* TEXTE SOURCE
....................
Anna KANIEWSKA

1917-? | Naissance: | Arrestation: | Résidence:

Anna KANIEWSKA (1917-?)

Écrire l’histoire des déportés est parfois un chemin semé d’embuches, un long puzzle qu’il faut composer petit à petit. Tel était l’objectif que je voulais montrer à mes élèves. A Caen, Anna, à la différence de beaucoup de juifs déportés ne dispose d’aucun dossier individuel. Seule une fiche qui retrace son parcours concentrationnaire y est conservée.

Fiche individuelle de déportation d’Anna Kaniewska résumant son parcours concentrationnaire, Archives du SHD – Division des Archives des Victimes des conflits contemporains de Caen.

Après la guerre, Anna n’a pas témoigné et semble avoir cherché à se faire oublier. Une photo d’elle ? Il n’en existe pas. Les archives de la répression précisent juste qu’elle s’appelait Anna Kaniewska, qu’elle mesurait 1m55, qu’elle avait des cheveux blonds assez clairs et un visage rond. Pour retracer son parcours, il a donc été nécessaire de reprendre étape par étape son parcours concentrationnaire et d’interroger les archives de la répression. Progressivement, des portes se sont ouvertes permettant d’appréhender son histoire.

Anna Kaniewska est née à Lodz en Pologne le 15 janvier 1917. Elle est la fille de Wolf Kaniewska et de Marie Oligacz[1]. Les archives ne permettent pas d’en savoir plus sur son enfance mais il semblerait qu’en Pologne Anna ait suivi un cursus scolaire classique avant de faire des études de médecine comme son frère aîné Jacques[2].

Anna quitte probablement la Pologne après son invasion le 1e septembre 1939. Elle arrive en France le 26 septembre 1939. D’après sa fiche de renseignement au bureau des étrangers, elle est domiciliée au 18 rue Jeanne d’Arc à Saint-Mandé et n’exerce aucune profession[3]. Après l’invasion allemande, Anna quitte la région parisienne et déménage dans le département de l’Oise où son frère, Jacques Kaniewski, médecin est installé à Cuise-la-Motte, 29 rue du Marché[4] . Suite aux premières mesures discriminatoires qui sont imposées en zone Occupée, elle est recensée le 27 septembre 1940 comme médecin dans la commune de Cuise-la-Motte[5].
....................
* DONNÉES FOURNIES
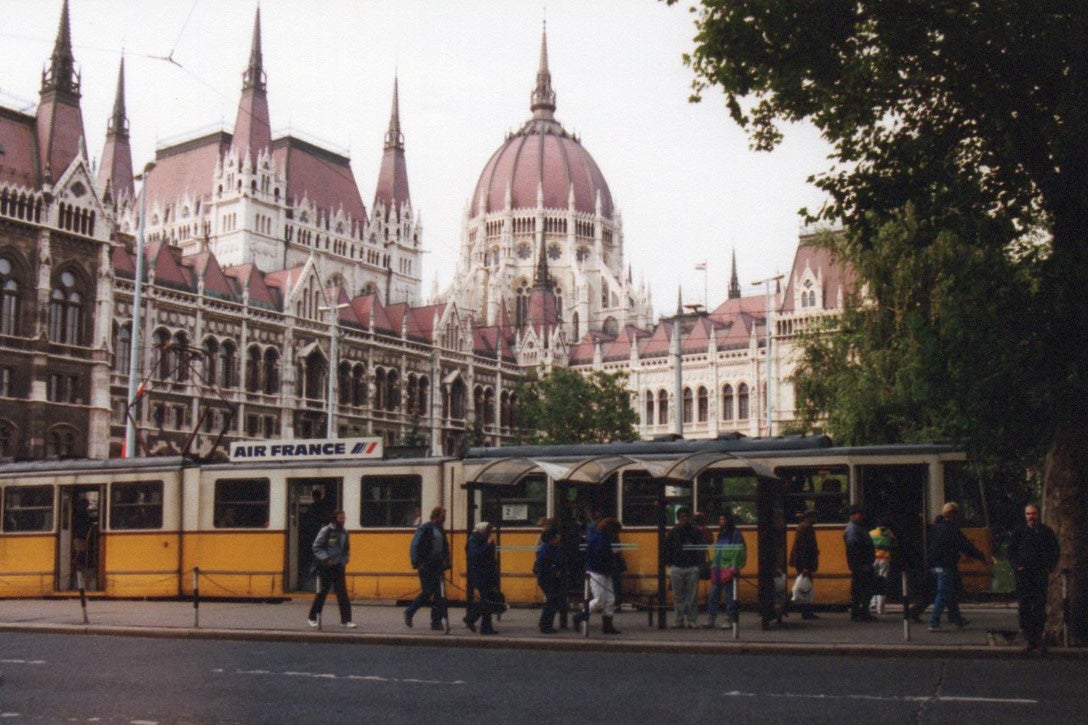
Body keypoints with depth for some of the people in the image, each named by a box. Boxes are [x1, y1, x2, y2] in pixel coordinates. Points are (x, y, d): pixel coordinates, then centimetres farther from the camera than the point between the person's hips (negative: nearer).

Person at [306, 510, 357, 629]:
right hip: (326, 567, -5)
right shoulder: (326, 531, -8)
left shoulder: (344, 532, 9)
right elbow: (316, 547, -8)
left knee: (342, 593, -2)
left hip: (339, 567, 5)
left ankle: (346, 620, -1)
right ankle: (312, 618, 17)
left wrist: (344, 561, 6)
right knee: (322, 592, 3)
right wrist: (326, 558, -17)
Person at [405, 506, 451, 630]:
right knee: (427, 592, -7)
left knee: (438, 594, 3)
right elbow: (415, 546, -12)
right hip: (426, 566, -7)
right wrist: (417, 563, -17)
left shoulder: (441, 530, 14)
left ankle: (436, 621, 7)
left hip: (437, 565, 7)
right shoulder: (424, 529, -9)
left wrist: (446, 562, 8)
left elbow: (445, 548, 21)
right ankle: (409, 612, 12)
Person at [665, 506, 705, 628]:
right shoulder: (672, 532, 7)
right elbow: (667, 549, 8)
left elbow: (702, 549, 4)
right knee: (678, 596, 3)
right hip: (677, 568, 1)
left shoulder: (696, 532, 5)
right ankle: (679, 620, 8)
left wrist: (700, 564, -5)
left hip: (692, 568, -1)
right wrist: (669, 563, 1)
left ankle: (691, 620, 4)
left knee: (692, 596, -1)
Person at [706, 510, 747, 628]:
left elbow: (739, 552, -11)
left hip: (728, 570, -7)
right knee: (713, 596, 5)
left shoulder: (735, 534, -5)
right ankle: (710, 620, 9)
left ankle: (729, 620, 4)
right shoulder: (721, 534, 18)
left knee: (729, 596, -2)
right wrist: (713, 566, 13)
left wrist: (734, 568, -18)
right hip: (718, 571, 8)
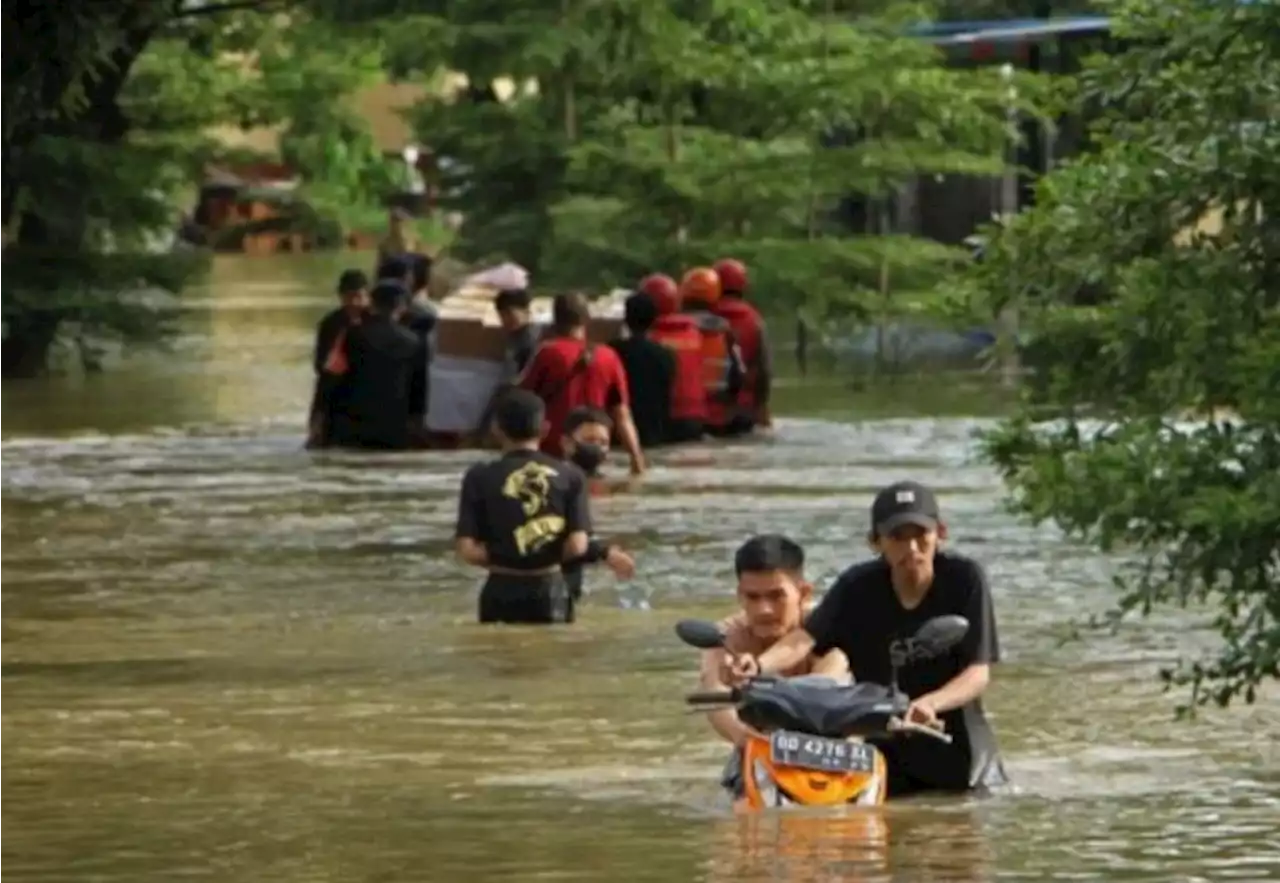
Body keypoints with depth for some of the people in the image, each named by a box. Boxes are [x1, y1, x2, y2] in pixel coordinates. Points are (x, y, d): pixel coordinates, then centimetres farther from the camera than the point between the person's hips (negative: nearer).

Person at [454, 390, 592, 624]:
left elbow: (468, 550, -11)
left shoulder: (481, 477, -6)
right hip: (551, 589, 1)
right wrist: (548, 557, 10)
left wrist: (501, 558, 6)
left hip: (503, 591, -1)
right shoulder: (570, 476, -2)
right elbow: (577, 545, -9)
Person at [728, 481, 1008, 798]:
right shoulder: (858, 587, -7)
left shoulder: (964, 578, -11)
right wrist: (760, 664, -43)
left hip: (956, 753, -1)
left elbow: (979, 673, -15)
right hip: (885, 753, 1)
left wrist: (930, 704, -36)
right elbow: (805, 638, -20)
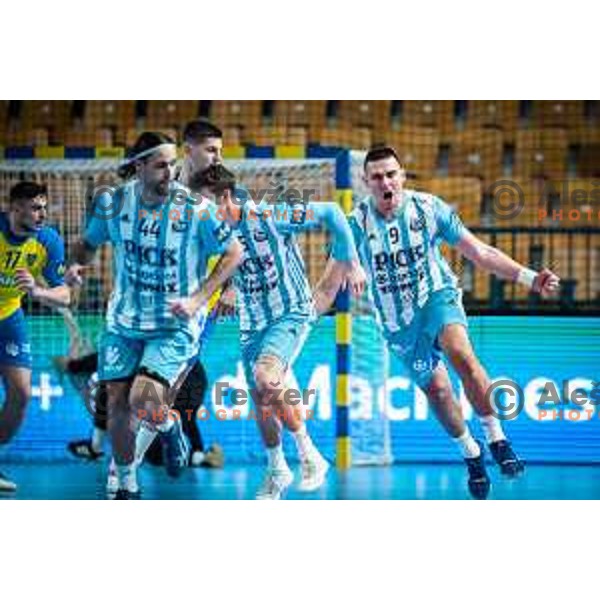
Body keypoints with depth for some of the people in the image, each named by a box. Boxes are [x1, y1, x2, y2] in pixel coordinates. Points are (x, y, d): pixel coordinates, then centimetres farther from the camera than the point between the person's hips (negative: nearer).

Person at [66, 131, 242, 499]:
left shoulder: (195, 209, -17)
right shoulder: (113, 202, -7)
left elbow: (234, 253, -7)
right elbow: (90, 242, 11)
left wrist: (197, 299, -15)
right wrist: (78, 264, -12)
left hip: (176, 324, -4)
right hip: (124, 321, 4)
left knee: (143, 401, -20)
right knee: (117, 404, 6)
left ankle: (170, 428, 17)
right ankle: (127, 487, 27)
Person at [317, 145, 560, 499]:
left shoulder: (428, 208, -11)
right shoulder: (357, 224, -11)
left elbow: (478, 252, -5)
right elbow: (329, 287, -3)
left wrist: (529, 278, -13)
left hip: (437, 296, -2)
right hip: (398, 321, 2)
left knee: (461, 354, -31)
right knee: (436, 389, 4)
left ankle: (497, 440, -23)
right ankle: (472, 455, 28)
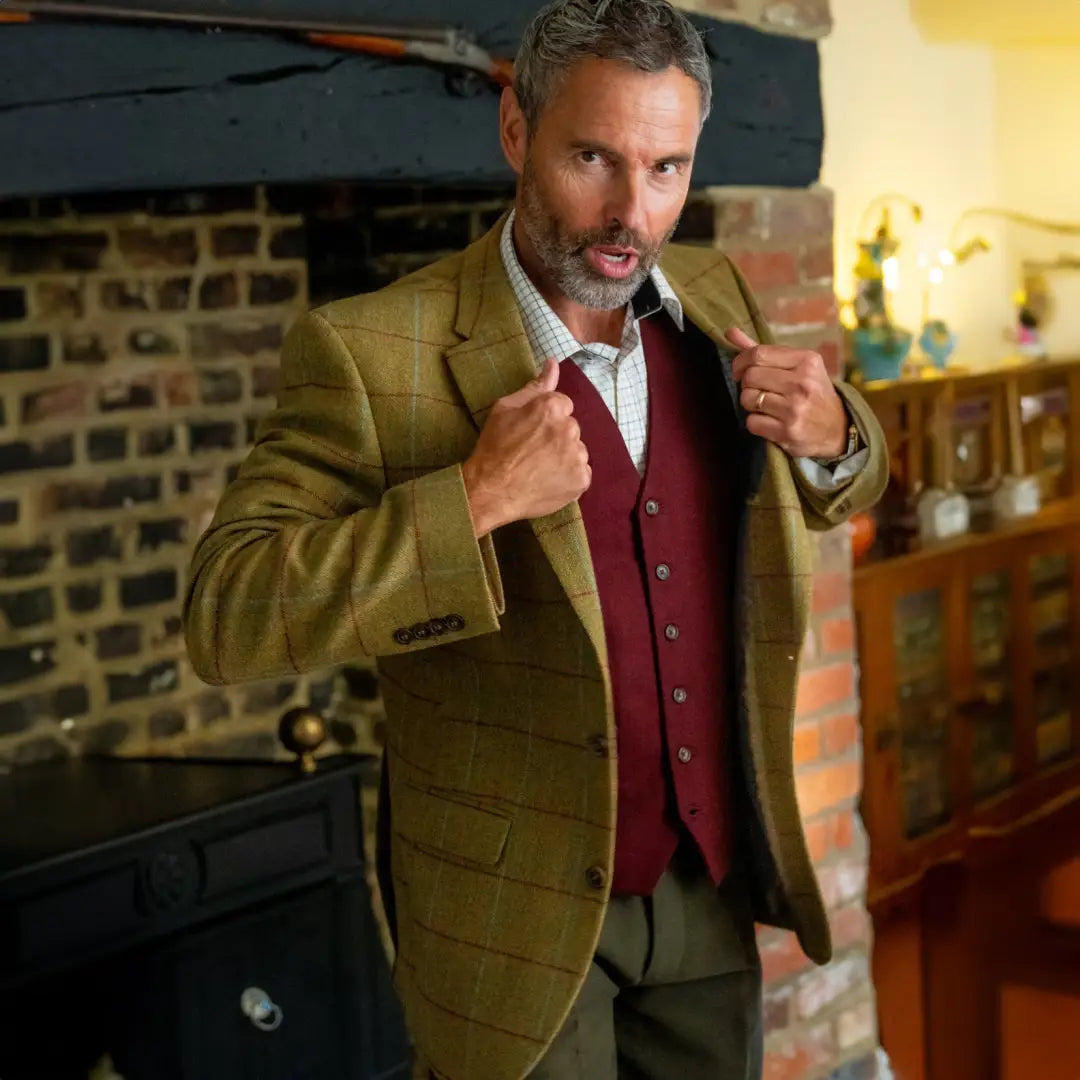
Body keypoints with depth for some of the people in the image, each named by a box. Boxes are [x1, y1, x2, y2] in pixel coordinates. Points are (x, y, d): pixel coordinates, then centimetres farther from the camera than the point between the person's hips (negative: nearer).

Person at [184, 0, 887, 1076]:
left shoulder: (712, 299, 0)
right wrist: (473, 501, -32)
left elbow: (833, 491, 15)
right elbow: (223, 618, -22)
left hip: (713, 884, 5)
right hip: (520, 908, -5)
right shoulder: (369, 353, -17)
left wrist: (831, 432, -9)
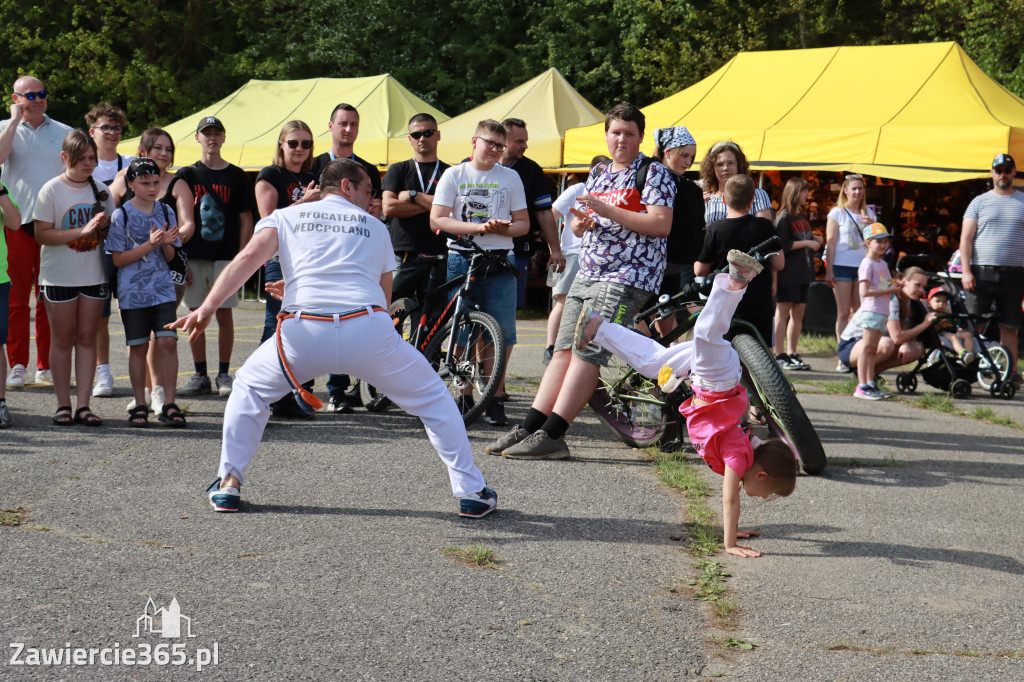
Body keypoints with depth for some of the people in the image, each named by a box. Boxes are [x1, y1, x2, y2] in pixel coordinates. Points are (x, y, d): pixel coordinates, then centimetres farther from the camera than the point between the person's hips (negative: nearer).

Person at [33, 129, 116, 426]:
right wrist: (83, 230, -22)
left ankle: (83, 405, 5)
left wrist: (105, 226, -6)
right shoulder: (52, 190, -7)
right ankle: (63, 405, 9)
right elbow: (42, 234, -13)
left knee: (87, 338, 3)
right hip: (59, 276, -3)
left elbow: (111, 230, 17)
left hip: (94, 275, 3)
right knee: (63, 338, 2)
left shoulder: (101, 190, 6)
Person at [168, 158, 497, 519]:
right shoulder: (374, 226, 25)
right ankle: (470, 491, 18)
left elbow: (250, 257, 4)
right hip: (369, 331, 0)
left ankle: (229, 483, 22)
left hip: (304, 333, 0)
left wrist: (208, 306, -5)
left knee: (249, 388, 29)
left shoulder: (284, 216, 23)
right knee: (433, 398, 21)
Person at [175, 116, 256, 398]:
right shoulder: (187, 175, 8)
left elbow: (246, 220, 4)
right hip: (194, 255, 1)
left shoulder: (236, 176, 5)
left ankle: (224, 374, 9)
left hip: (226, 254, -1)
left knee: (224, 313, 0)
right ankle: (200, 375, 12)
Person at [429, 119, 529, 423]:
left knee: (502, 332, -7)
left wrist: (504, 229, -11)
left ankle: (495, 397, 1)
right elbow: (437, 220, -1)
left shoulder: (510, 177, 13)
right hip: (461, 260, -1)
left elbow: (523, 222, 13)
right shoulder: (454, 175, 7)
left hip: (500, 262, 1)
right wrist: (478, 228, -13)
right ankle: (466, 394, 10)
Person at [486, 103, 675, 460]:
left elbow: (661, 225, -16)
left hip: (627, 277, -7)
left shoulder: (654, 173, -3)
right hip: (588, 273, 8)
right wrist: (580, 222, -1)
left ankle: (552, 436, -17)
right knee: (564, 349, 1)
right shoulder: (598, 173, 19)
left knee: (587, 352, -15)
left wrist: (607, 210, -18)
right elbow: (581, 226, 25)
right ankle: (529, 427, -2)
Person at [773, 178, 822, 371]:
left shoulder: (802, 217, 18)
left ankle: (792, 354, 14)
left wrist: (814, 239, 6)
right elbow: (782, 245, -17)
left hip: (803, 272, 9)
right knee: (782, 313, -5)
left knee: (798, 313, 8)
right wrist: (805, 243, -16)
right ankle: (779, 356, -4)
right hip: (788, 273, -9)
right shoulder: (784, 217, -9)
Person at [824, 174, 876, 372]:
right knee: (843, 312, -4)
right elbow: (830, 242, -2)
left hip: (862, 266, 4)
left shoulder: (868, 213, 14)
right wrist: (829, 271, -9)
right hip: (842, 266, -4)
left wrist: (872, 225, -6)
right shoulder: (837, 213, 3)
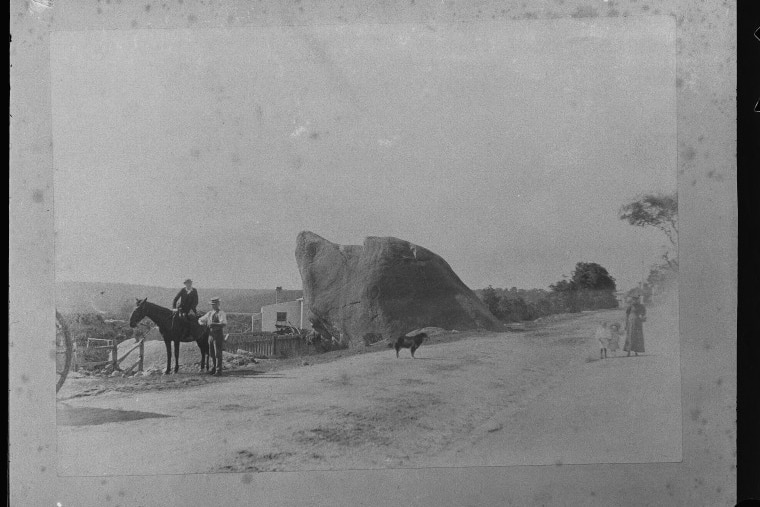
....................
* TRAVAIL DEMANDÉ
• a. Traduisez en anglais la phrase suivante du texte source : « Après la guerre, Anna n’a pas témoigné et semble avoir cherché à se faire oublier. »
• b. D’après le texte source, à quelle date Anna Kaniewska est-elle arrivée en France ?
• c. Reproduisez le passage du texte source qui va de « Écrire l’histoire des » à « y est conservée. », ces deux extraits compris.

* RÉPONSES AUX CONSIGNES
• a. After the war, Anna did not testify and seems to have tried to be forgotten.

• b. Le 26 septembre 1939.

• c.
Écrire l’histoire des déportés est parfois un chemin semé d’embuches, un long puzzle qu’il faut composer petit à petit. Tel était l’objectif que je voulais montrer à mes élèves. A Caen, Anna, à la différence de beaucoup de juifs déportés ne dispose d’aucun dossier individuel. Seule une fiche qui retrace son parcours concentrationnaire y est conservée.